Timika (ANTARA) - Jajaran Dinas Peternakan Kabupaten Mimika, Provinsi Papua telah mengeluarkan larangan bagi para pedagang atau pengusaha untuk membawa telur ayam buras ke luar Timika terutama ke kabupaten-kabupaten tetangga untuk menjaga ketahanan stok di wilayah itu.
Kepala Disnak Mimika Yosefin Sampelino di Timika, Rabu, mengatakan produksi telur ayam buras di Timika saat ini sekitar 10.000 rak hingga 11.000 rak per hari.
Jika tidak ada yang dibawa ke luar Timika, maka produksi telur tersebut cukup untuk memenuhi kebutuhan warga di Mimika, termasuk untuk memenuhi kebutuhan pangan 25 ribu karyawan PT Freeport Indonesia di wilayah Tembagapura.
"Intinya tidak boleh di bawa keluar dari Timika karena kebutuhan kita meningkat sekitar 20 persen selama masa wabah pandemi COVID-19, apalagi sekarang umat muslim masuk bulan puasa dan tidak lama lagi akan masuk Idul Fitri," katanya.
Untuk menjaga ketahanan stok telur ayam buras di Mimika, katanya, Disnak telah menyurati otoritas pengelola Bandara Mozes Kilangin Timika dan Pelabuhan Pomako.
"Surat sudah kami kirim ke Bandara Timika dan Pelabuhan Pomako, tapi masih saja ada laporan ada orang-orang yang membawa telur antarpulau ke luar Timika. Kalau sudah sampai sejauh itu kami tidak mampu untuk mengawasi," jelas Yosefin.
Dalam beberapa tahun terakhir, Mimika juga tidak menerima pasokan telur buras dari luar terutama dari Surabaya untuk melindungi kelangsungan usaha peternak lokal.
Saat ini, kata Yosefin, harga telur ayam buras di pasaran Timika pada kisaran Rp60 ribu hingga Rp65 ribu per rak.
Selama masa pandemi COVID-19, Disnak Mimika juga membuka enam posko penjualan telur di beberapa titik di Kota Timika. Telur yang dijual pada sejumlah posko itu dibeli oleh Pemkab Mimika dari peternak lokal seharga Rp60 ribu per rak.
Persoalan lain yang dihadapi para peternak ayam petelur dan ayam pedaging di Timika yaitu ketidaktersediaan bibit ayam berumur satu hari atau DOC.
Pasokan DOC ke Timika terhenti semenjak penerbangan ditutup sejak 26 Maret.
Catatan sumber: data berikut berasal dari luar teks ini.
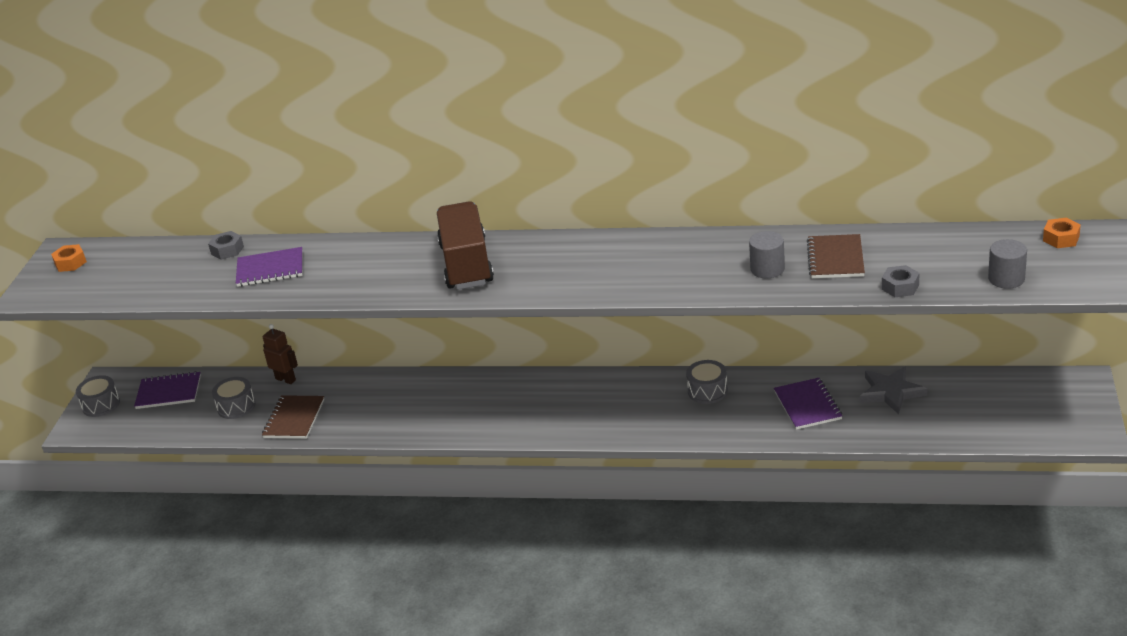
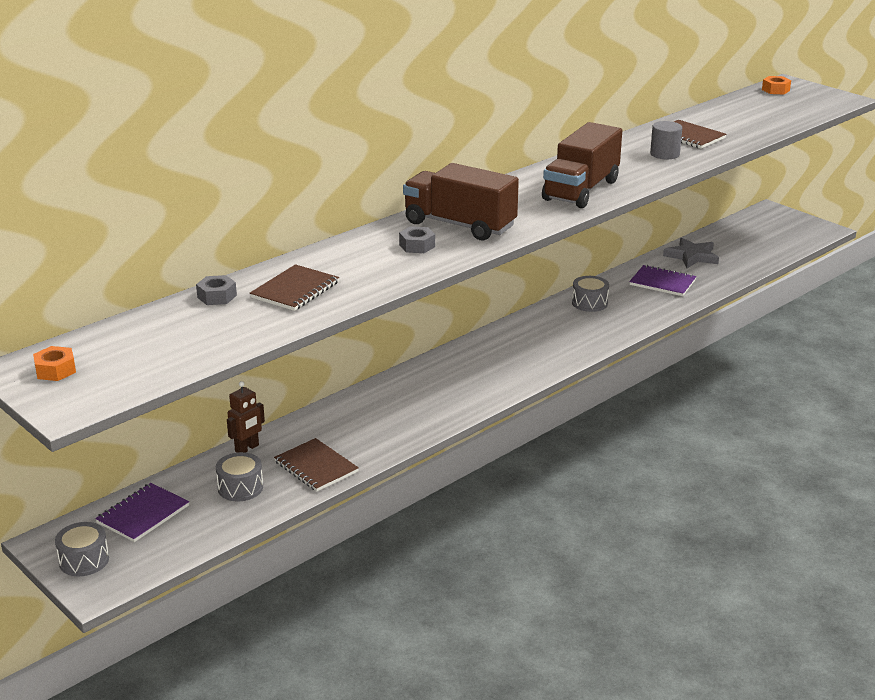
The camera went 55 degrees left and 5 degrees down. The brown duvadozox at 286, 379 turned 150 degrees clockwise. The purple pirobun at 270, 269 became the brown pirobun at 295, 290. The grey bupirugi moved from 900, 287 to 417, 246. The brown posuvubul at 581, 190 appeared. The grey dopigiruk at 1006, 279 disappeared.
Dengan tidak adanya pasokan DOC dari Surabaya, Disnak Mimika memprediksi terjadi penurunan produksi telur 500 rak hingga 1.000 rak per hari mulai Mei mendatang.
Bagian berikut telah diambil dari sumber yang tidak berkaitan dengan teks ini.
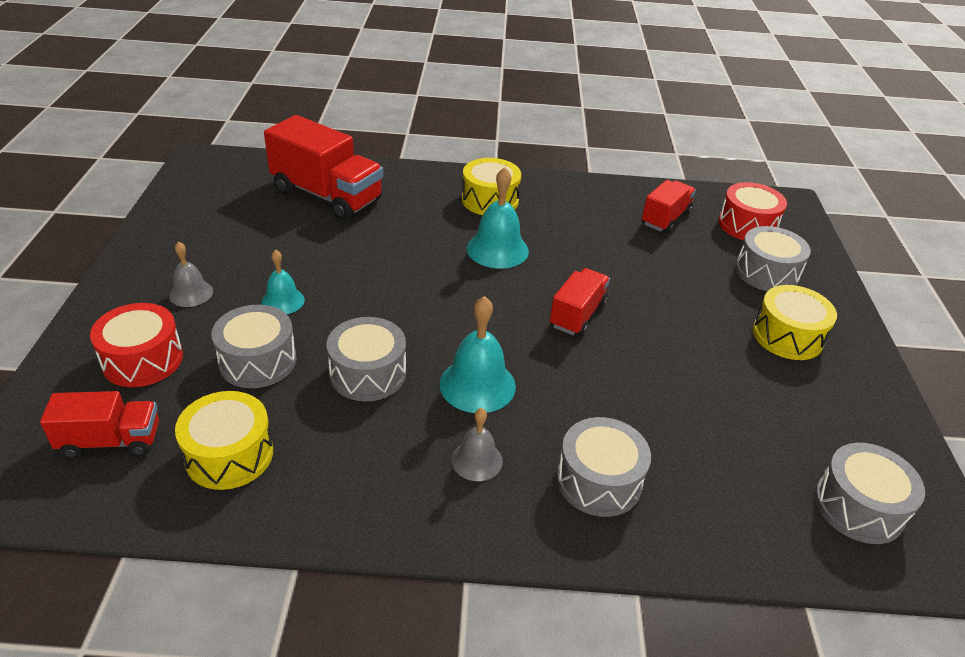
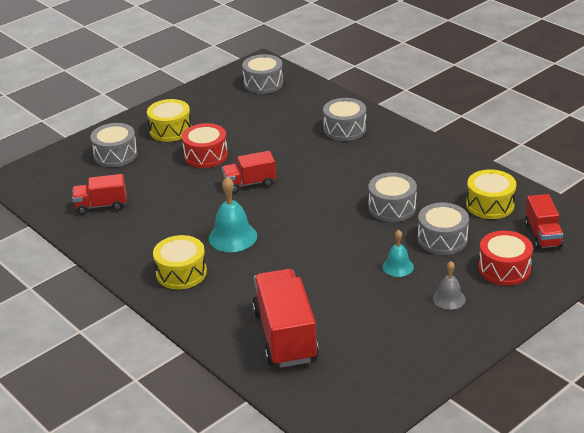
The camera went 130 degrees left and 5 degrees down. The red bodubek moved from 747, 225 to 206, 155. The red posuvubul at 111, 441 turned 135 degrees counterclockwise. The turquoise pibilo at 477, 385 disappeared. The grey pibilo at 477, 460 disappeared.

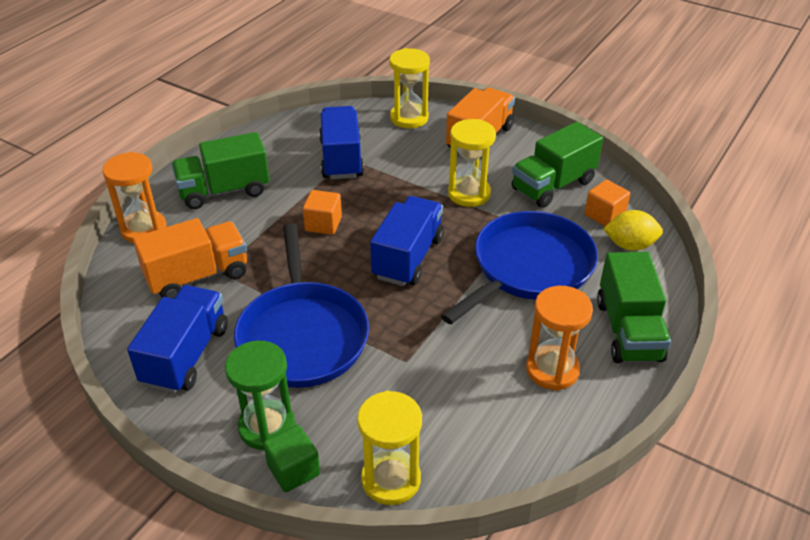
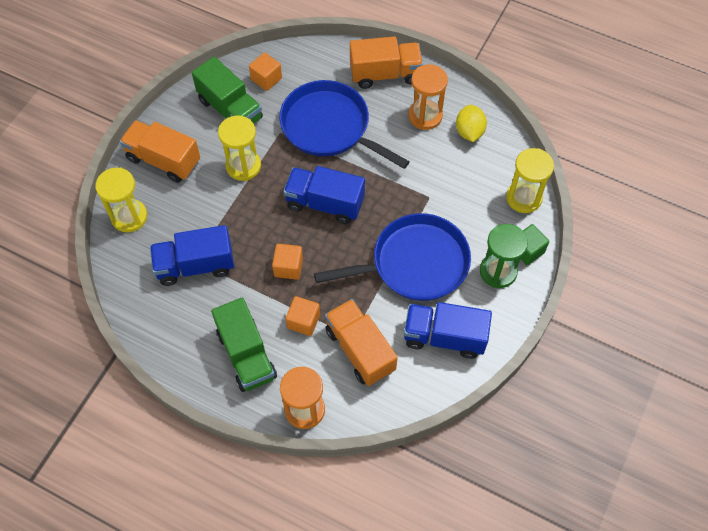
The camera went 95 degrees left and 20 degrees up. The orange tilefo at 303, 321 appeared. The green posuvubul at 628, 330 became the orange posuvubul at 385, 74. The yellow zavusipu moved from 630, 245 to 469, 132.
"Setelah tidak ada penerbangan dari Surabaya ke Timika, tidak ada lagi pasokan DOC ke Timika. Padahal kami membutuhkan sekitar 230 box. Kalau mau carter pesawat dari Surabaya ke Timika biayanya sangat mahal antara Rp800 juta sampai Rp1 miliar. Kalau sudah seperti nantinya berapa harga telur di pasaran? Orang bisa jual sampai Rp500 ribu per rak, apa masyarakat sanggup membeli," ujar Yosefin bertanya.
Adapun pasokan pakan ayam dan ternak lainnya di Timika hingga kini masih lancar lantaran tidak adanya pembatasan bagi pelayaran kapal kargo barang ke Timika.
Sementara bibit ayam berumur sehari atau DOC tidak bisa dikirim dengan menggunakan kapal laut dari Surabaya ke Timika lantaran waktu tempuh perjalanan yang cukup lama lebih dari satu minggu.